Además, en una economía bimonetaria, la tasa de interés en pesos debe mirar más al tipo de cambio que al nivel de precios. Es más relevante la tasa arbitrada a dólares que en términos reales.
Volviendo a Arriazu, en nuestro país se estabilizó el tipo de cambio nominal (en realidad se lo bajó) pero no ocurrió lo mismo con el nivel general de precios que, transitoriamente subiendo algo por debajo del 6%, volverá a esta magnitud que es, además, la de las expectativas.
Estamos en un año electoral y es tiempo de propuestas. Unos y otros sacarán pecho con la conducta macroeconómica y la responsabilidad fiscal. Como si déficits de más de 3% o 4% del PIB la reflejaran. Hablarán de mantener la inflación más baja que en el pasado, que el esfuerzo realizado para tener ahora una (dos puntos) más baja que antes no haya sido en vano y, claro, que se deberá ver cómo recuperar la competitividad perdida.

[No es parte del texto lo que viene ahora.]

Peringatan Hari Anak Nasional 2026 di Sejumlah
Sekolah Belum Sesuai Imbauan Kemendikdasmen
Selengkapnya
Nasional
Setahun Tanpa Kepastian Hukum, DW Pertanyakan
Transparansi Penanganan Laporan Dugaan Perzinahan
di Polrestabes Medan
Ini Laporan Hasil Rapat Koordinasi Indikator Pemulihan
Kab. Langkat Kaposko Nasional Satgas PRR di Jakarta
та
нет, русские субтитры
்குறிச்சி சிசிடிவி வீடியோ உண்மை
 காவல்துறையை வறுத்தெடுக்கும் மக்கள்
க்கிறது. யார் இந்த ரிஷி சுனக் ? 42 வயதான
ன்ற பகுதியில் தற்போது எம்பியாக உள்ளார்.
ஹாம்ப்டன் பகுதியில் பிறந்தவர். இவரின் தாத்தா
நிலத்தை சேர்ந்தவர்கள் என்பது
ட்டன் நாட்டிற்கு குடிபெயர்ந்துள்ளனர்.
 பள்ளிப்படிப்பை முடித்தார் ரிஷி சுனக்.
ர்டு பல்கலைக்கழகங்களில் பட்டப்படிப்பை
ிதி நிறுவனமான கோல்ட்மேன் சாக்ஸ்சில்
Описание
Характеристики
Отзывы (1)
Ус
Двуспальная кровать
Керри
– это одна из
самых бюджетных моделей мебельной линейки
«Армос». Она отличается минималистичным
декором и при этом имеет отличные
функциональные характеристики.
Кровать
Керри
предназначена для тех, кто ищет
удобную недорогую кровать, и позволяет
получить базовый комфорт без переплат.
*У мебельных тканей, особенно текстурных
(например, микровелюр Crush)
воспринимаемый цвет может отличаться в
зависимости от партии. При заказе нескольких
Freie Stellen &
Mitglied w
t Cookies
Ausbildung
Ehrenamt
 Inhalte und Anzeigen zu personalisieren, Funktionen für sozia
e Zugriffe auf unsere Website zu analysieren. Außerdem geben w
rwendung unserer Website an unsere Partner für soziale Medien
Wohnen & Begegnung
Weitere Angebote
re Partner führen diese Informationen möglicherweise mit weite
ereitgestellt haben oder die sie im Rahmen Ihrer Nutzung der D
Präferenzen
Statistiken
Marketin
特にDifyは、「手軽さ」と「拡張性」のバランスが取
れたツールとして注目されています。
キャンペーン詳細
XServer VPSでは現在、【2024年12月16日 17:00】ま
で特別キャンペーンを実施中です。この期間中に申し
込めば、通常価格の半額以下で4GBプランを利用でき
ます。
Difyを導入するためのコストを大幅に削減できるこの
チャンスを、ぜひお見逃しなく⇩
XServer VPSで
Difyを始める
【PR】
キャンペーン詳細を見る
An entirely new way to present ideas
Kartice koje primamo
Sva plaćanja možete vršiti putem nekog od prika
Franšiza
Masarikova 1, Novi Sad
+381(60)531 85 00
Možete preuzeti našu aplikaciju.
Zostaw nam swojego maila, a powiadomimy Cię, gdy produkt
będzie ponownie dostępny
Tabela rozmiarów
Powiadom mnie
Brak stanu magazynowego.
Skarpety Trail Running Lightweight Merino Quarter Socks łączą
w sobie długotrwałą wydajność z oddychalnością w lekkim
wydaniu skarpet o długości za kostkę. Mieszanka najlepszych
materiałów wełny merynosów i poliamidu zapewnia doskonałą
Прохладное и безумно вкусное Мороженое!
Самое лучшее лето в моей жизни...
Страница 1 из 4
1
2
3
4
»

Pero ningún programa hablará del equilibrio fiscal, que es el factor necesario para poder alcanzar esos objetivos. Es más, no se han visto propuestas de reducción del gasto público y sí de subirlo por razones siempre beneméritas, pero, eso sí, “sin subir impuestos”.
Por lo que, sólo podemos esperar más de lo mismo hasta que algún evento externo nos arrastre y nos lleva a corregir el tipo de cambio real en escalón, como en el pasado.
Y sobre la competitividad perdida, escucharemos algo muy correcto políticamente: “se deben hacer reformas que mejoren nuestra productividad y de ese modo ganar competitividad y bla bla bla”. Pero resulta que esas reformas, si es que algún día se hacen, tardarán en producir los efectos buscados. Las reformas estructurales no cambian las cosas de la noche a la mañana.
Además, nuestra competitividad es mala por dos razones: coyunturales y estructurales. Las coyunturales son cambiarias, justamente por las inconsistencias en las políticas económicas referidas en esta columna. Las estructurales, lo son por razones de fondo: Estado caro, mercado chico, vacas atadas. Ambas razones deben ser atacadas a la vez porque con resolver unas no se arreglan las otras.
Pero es en vano. No van a cambiar. Porque, aun cuando no lo sepan, están basados en una teoría equivocada: que tenemos una sola moneda, la nuestra, y que las políticas económicas juegan igual que en los países que tienen esa condición. Porque no están dispuestos a apretarse el cinturón. Porque para los políticos, más allá de palabras, los problemas nunca vienen de un gasto público excesivo, que en los hechos nunca baja. Y, por último, pero no menos importante, porque están convencidos de que lo hacen bien, que “son serios”. Una vez más, son más parecidos que diferentes entre sí.